Task set
A) Name every class selector used in a code example in the CSS centering guide.
B) For each statement, answer yes or no by the CSS centering guide and quote the words that decide it. (i) The text-align approach also works for inline-flex elements. (ii) An element can be floated to the center. (iii) The line-height trick is meant for text that will wrap.
C) Pick up the CSS centering guide after its last sentence and keep writing.

Text segment
»»
So let’s make it a decision tree and hopefully make it easier.

I need to center…

Horizontally

Is it inline or inline-* elements (like text or links)?

You can center inline elements horizontally, within a block-level parent element, with just:

.center {
  text-align: center;
}

This will work for inline, inline-block, inline-table, inline-flex, etc.

Is it a block level element?

You can center a block-level element by giving it margin-left and margin-right of auto (and it has a set width, otherwise it would be full width and wouldn’t need centering). That’s often done with shorthand like this:

.center-me {
  margin: 0 auto;
}

This will work no matter what the width of the block level element you’re centering, or the parent.

Note that you can’t float an element to the center. There is a trick though.

Is there more than one block level element?

If you have two or more block-level elements that need to be centered horizontally in a row, chances are you’d be better served making them a different display type. Here’s an example of making them inline-block and an example of flexbox:

Unless you mean you have multiple block level elements stacked on top of each other, in which case the auto margin technique is still fine:

Vertically

Vertical centering is a bit trickier in CSS.

Is it inline or inline-* elements (like text or links)?
Is it a single line?

Sometimes inline / text elements can appear vertically centered, just because there is equal padding above and below them.

.link {
  padding-top: 30px;
  padding-bottom: 30px;
}

If padding isn’t an option for some reason, and you’re trying to center some text that you know will not wrap, there is a trick were making the line-height equal to the height will center the text.

.center-text-trick {
  height: 100px;
  line-height: 100px;
  white-space: nowrap;
}
Is it multiple lines?

Equal padding on top and bottom can give the centered effect for multiple lines of text too, but if that isn’t going to work, perhaps the element the text is in can be a table cell, either literally or made to behave like one with CSS. The vertical-align property handles this, in this case, unlike what it normally does which is handle the alignment of elements aligned on a row. (More on that.)

If something table-like is out, perhaps you could use flexbox? A single flex-child can be made to center in a flex-parent pretty easily.
««
Data shown
»»
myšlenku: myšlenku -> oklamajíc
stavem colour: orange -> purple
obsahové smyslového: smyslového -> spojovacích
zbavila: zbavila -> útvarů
««
Answers
A) .center, .center-me, .link, .center-text-trick

B)
(i) Yes: "This will work for inline, inline-block, inline-table, inline-flex, etc."
(ii) No: "Note that you can’t float an element to the center."
(iii) No: "you’re trying to center some text that you know will not wrap"

C)
.flex-center-vertically {
  display: flex;
  justify-content: center;
  flex-direction: column;
  height: 400px;
}

Remember that it’s only really relevant if the parent container has a fixed height (px, %, etc), which is why the container here has a height.

If both of these techniques are out, you could employ the “ghost element” technique, in which a full-height pseudo-element is placed inside the container and the text is vertically aligned with that.

.ghost-center {
  position: relative;
}
.ghost-center::before {
  content: " ";
  display: inline-block;
  height: 100%;
  width: 1%;
  vertical-align: middle;
}
.ghost-center p {
  display: inline-block;
  vertical-align: middle;
}
Is it a block-level element?
Do you know the height of the element?

It’s fairly common to not know the height in web page layout, for lots of reasons: if the width changes, text reflow can change the height. Variance in the styling of text can change the height. Variance in the amount of text can change the height. Elements with a fixed aspect ratio, like images, can change height when resized. Etc.

But if you do know the height, you can center vertically like:

.parent {
  position: relative;
}
.child {
  position: absolute;
  top: 50%;
  height: 100px;
  margin-top: -50px; /* account for padding and border if not using box-sizing: border-box; */
}
Is the element of unknown height?

It’s still possible to center it by nudging it up half of it’s height after bumping it down halfway:

.parent {
  position: relative;
}
.child {
  position: absolute;
  top: 50%;
  transform: translateY(-50%);
}
Do you care if the element stretches the height of the container?

If you don’t, you just need the content inside vertically centered, using tables or CSS display to make elements into tables can do the trick.

Can you use flexbox?

No big surprise, this is a lot easier in flexbox.

.parent {
  display: flex;
  flex-direction: column;
  justify-content: center;
}

You can also get centering in flexbox using margin: auto; on the child element.

Both Horizontally & Vertically

You can combine the techniques above in any fashion to get perfectly centered elements. But I find this generally falls into three camps:

Is the element of fixed width and height?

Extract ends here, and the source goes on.